■ **PROBLEM DESCRIPTION**
From the forum thread below on whether Unix books apply to FreeBSD, reproduce word for word the passage from "## Oldrancher (Feb" to "edition is applicable.".

# Do all Unix Books apply to FreeBSD?



## Vincent See (Feb 22, 2016)

Hello FreeBSD, I want to learn more about FreeBSD and my question is since FreeBSD is unix-like and cannot use unix because of licensing. When I buy a book about UNIX does all of the commands in the book work in FreeBSD?


----------



## kpedersen (Feb 22, 2016)

FreeBSD is UNIX-based so much of the content in other UNIX books will relate to it (as will Linux since it is UNIX-like). However if you are interested in other UNIXes you shouldn't need to license the UNIX brandname yourself to use an OS. Just pick up a second hand server running Solaris or (slightly pricier server running AIX).


----------



## Vincent See (Feb 22, 2016)

Thank you!


----------



## Oldrancher (Feb 25, 2016)

Very quickly, O'Reilly "Unix in a Nutshell"  is a good reference book to use when learning basics.  They published a "Berkely Edition" 30 years ago, which is more specific to FreeBSD than the later 3rd and 4th editions.   However, since FreeBSD has many System V/Solaris features available, much of which is in the 4th edition is applicable.
A very valuable adjunct is O'Reilly "Learning the vi and vim editors."  The major reason for knowing `vi` is that it has been the basic administration  editor that is in base system installations of every "Unix" distribution made since about 1980.  `vim` is a clone generally standard in Linux.  You may prefer `emacs`, but it is not always installed initially. 

Don't overlook the value of man() pages.  Those are installed on your system, and are the most specific information about what is actually installed on your system.

The above are things to get you going if you are new to Unix.

For greater depth, you can read Marshall Mckusic  "The Design and Implementation of the FreeBSD Operating System."


----------



## PacketMan (Feb 26, 2016)

Oldrancher said:


> Very quickly, O'Reilly "Unix in a Nutshell"  is a good reference book to use when learning basics.



My copy must be 20+ years old, and I find it very handy with my FreeBSD endeavors. A nice sized book to leave in your bag.


----------

■ **GIVEN ENTRIES**
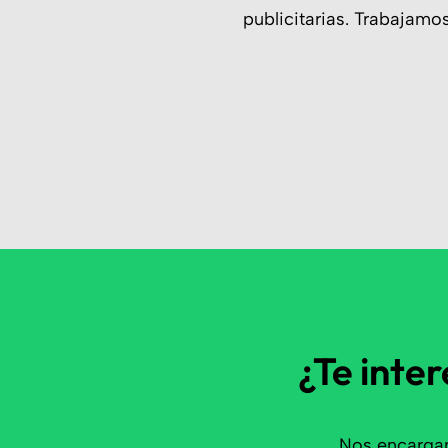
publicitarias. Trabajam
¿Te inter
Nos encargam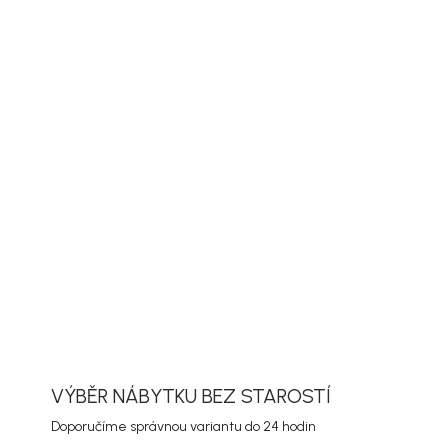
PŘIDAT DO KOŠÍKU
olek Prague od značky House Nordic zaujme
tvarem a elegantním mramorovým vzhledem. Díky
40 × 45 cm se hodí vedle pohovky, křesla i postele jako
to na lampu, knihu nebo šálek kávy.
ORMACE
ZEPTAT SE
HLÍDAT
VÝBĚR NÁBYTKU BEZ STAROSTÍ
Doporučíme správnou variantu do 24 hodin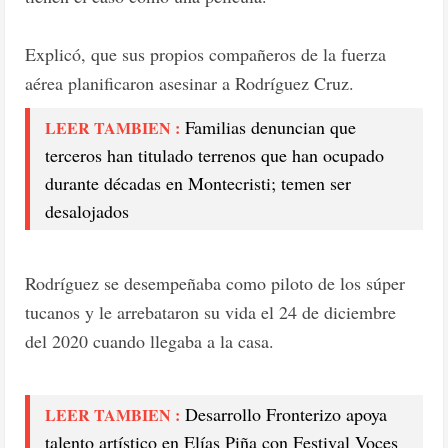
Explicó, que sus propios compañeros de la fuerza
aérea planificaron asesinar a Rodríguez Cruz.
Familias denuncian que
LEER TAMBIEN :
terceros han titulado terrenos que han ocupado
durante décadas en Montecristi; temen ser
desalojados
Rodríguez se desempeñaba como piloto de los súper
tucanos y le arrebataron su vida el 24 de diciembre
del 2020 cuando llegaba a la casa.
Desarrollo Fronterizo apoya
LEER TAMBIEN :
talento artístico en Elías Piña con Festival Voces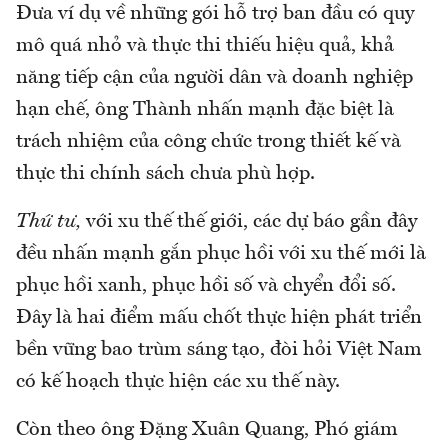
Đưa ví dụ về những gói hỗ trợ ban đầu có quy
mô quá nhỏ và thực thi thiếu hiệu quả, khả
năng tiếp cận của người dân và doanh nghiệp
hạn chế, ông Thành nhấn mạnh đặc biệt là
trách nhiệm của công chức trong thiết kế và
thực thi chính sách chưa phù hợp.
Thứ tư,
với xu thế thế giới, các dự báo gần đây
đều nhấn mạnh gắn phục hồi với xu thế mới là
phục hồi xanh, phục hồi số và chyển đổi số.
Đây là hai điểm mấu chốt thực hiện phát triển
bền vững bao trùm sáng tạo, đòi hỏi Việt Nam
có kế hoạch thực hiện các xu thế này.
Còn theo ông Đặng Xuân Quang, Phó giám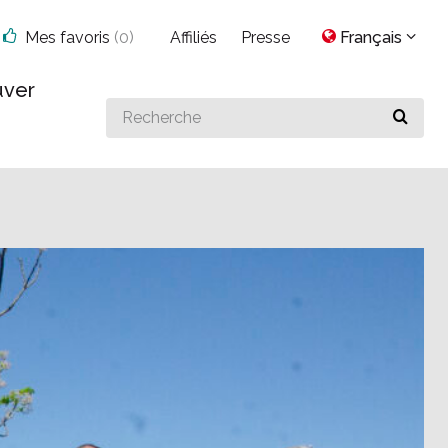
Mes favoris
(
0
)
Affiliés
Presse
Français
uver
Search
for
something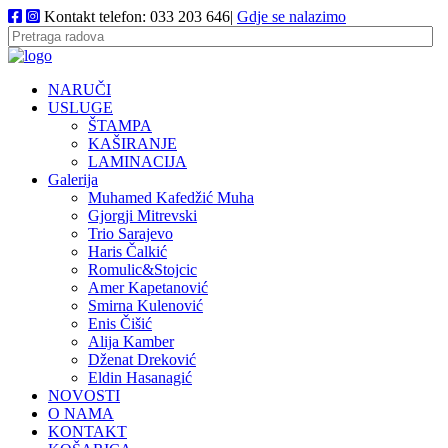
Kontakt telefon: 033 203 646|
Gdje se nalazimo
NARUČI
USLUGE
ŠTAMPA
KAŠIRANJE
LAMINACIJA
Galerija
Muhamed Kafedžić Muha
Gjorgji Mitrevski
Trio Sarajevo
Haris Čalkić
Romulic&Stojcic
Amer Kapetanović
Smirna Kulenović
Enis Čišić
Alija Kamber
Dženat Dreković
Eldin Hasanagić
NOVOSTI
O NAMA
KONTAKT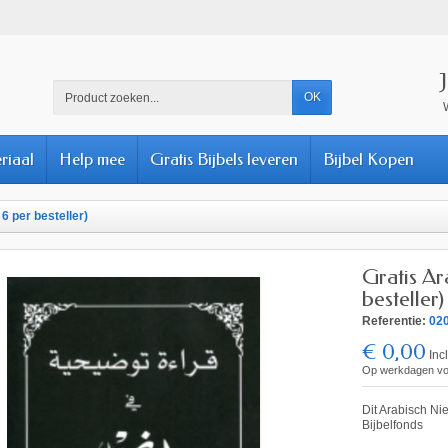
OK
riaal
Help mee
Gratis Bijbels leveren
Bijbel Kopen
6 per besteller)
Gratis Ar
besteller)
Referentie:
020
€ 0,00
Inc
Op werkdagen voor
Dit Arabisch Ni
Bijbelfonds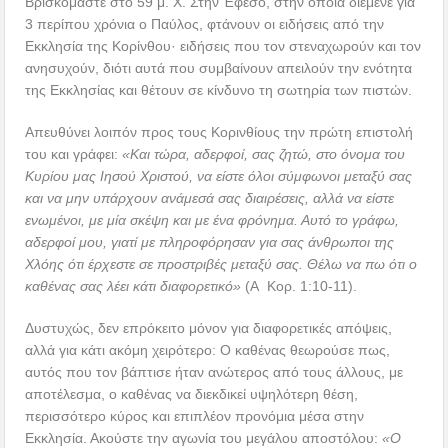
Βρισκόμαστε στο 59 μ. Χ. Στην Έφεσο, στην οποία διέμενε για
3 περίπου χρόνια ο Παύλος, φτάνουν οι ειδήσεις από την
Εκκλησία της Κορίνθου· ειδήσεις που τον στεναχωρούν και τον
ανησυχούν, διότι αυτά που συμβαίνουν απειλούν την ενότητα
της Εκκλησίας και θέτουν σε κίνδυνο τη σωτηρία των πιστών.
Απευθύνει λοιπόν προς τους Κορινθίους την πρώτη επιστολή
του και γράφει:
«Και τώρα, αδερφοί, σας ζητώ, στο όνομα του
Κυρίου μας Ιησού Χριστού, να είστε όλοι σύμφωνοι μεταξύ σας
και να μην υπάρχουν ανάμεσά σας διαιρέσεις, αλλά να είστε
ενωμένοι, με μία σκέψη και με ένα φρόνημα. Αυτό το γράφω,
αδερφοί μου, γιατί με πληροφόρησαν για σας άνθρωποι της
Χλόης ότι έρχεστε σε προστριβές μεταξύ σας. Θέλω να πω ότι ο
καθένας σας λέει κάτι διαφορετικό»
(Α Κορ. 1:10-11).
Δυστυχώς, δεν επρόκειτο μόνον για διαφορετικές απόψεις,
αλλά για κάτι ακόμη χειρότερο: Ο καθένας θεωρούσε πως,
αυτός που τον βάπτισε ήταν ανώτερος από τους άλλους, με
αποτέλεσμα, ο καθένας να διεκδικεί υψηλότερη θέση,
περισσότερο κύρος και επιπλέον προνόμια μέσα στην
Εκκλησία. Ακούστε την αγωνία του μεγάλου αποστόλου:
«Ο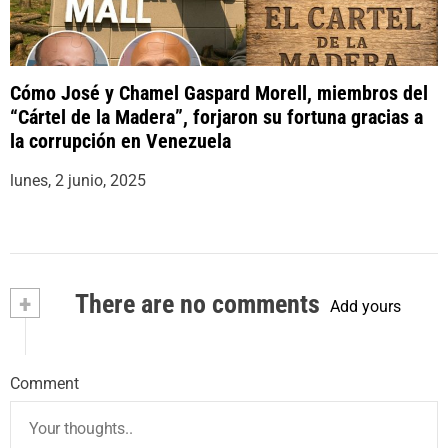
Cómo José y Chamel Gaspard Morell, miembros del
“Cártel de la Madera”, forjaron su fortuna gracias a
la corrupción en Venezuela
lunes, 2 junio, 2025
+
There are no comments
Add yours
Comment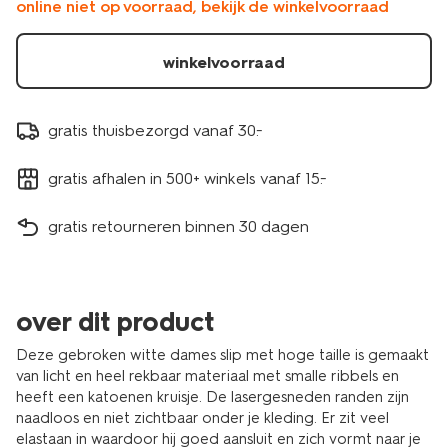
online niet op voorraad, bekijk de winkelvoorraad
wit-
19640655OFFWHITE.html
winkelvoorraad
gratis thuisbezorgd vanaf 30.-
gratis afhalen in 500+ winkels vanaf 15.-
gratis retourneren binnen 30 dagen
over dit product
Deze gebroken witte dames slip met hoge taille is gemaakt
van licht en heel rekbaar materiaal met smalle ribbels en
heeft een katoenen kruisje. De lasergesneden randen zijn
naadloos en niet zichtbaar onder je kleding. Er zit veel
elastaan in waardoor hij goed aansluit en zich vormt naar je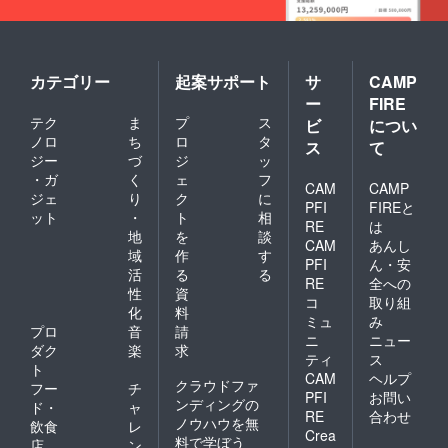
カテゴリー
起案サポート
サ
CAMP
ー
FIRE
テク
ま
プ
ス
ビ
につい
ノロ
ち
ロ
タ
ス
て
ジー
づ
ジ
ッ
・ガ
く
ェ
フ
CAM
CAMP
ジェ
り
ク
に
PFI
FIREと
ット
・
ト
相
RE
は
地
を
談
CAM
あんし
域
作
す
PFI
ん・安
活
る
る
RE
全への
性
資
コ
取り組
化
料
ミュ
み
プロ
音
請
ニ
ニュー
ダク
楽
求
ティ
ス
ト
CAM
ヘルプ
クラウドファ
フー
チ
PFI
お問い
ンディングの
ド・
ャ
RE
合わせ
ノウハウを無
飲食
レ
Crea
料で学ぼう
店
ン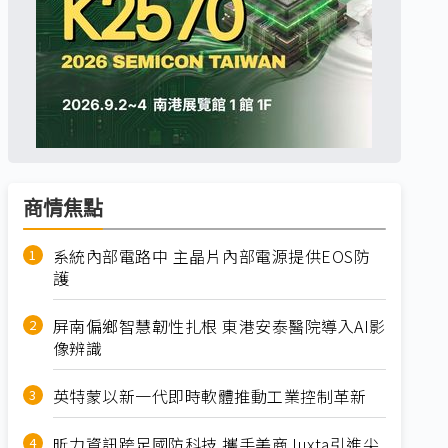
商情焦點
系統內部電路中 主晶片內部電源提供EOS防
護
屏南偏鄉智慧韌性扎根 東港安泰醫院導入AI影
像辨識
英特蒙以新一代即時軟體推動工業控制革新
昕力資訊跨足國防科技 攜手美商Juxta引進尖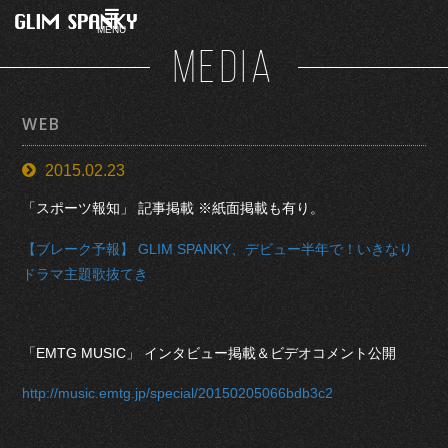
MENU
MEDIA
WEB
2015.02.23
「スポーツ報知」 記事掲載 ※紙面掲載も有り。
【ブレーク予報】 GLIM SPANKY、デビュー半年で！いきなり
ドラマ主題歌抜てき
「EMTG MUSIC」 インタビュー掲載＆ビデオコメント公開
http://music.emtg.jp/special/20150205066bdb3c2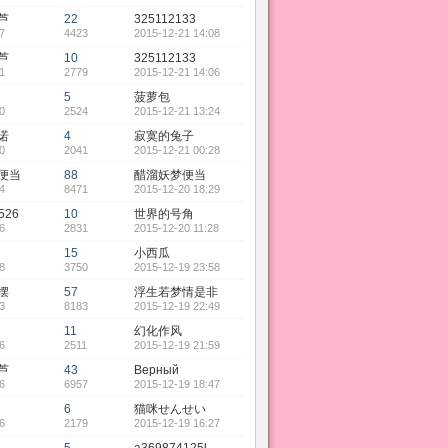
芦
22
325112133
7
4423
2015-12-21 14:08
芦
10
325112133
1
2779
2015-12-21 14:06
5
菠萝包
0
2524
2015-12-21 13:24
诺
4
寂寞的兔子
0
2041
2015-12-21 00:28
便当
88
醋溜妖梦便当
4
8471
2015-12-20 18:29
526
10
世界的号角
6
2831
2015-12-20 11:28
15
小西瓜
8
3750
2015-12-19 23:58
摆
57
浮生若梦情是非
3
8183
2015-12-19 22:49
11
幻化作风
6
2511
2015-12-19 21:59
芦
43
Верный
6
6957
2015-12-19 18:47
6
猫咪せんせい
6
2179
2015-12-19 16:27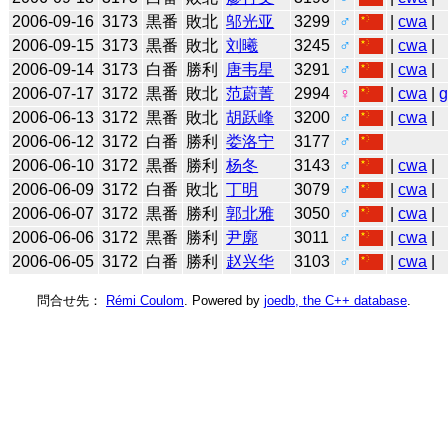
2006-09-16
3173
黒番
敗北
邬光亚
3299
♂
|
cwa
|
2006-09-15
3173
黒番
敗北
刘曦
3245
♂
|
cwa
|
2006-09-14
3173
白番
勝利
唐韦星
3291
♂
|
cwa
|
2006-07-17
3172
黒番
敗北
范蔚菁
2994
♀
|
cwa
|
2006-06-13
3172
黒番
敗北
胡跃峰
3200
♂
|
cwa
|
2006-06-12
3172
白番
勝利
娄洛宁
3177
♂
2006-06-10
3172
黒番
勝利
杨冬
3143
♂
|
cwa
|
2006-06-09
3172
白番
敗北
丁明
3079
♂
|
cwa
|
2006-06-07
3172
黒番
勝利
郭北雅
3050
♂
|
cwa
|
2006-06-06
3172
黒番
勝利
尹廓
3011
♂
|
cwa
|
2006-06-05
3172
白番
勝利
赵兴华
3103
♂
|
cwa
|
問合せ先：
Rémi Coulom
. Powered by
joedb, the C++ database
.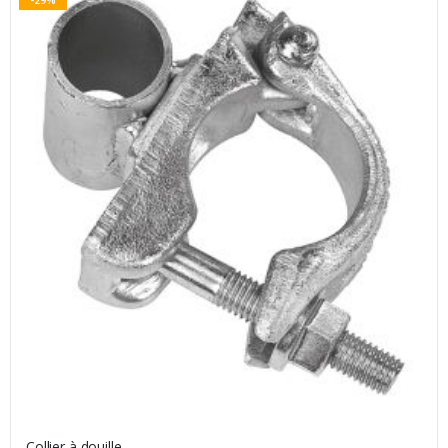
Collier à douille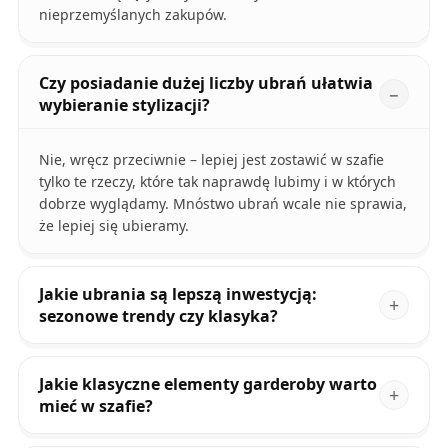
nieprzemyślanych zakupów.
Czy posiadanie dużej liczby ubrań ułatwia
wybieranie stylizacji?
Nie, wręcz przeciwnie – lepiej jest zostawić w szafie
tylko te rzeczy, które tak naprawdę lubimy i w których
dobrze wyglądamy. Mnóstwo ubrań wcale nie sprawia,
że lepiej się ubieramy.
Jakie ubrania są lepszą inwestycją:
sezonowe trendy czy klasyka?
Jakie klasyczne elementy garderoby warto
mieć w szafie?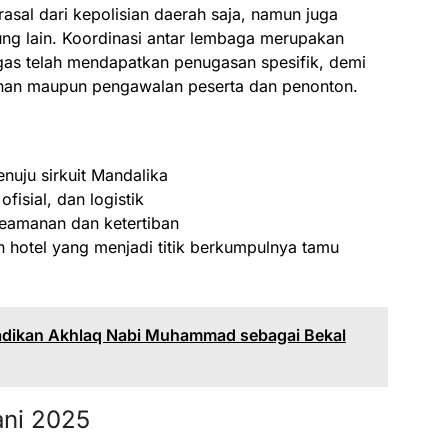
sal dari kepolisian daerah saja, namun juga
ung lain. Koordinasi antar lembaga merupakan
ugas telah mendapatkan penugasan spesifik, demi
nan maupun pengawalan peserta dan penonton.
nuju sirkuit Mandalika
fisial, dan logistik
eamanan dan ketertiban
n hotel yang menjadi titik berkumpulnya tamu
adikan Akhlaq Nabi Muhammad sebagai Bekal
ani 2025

■ **RESPONSE TO THIS TASK**
## Oldrancher (Feb 25, 2016)

Very quickly, O'Reilly "Unix in a Nutshell"  is a good reference book to use when learning basics.  They published a "Berkely Edition" 30 years ago, which is more specific to FreeBSD than the later 3rd and 4th editions.   However, since FreeBSD has many System V/Solaris features available, much of which is in the 4th edition is applicable.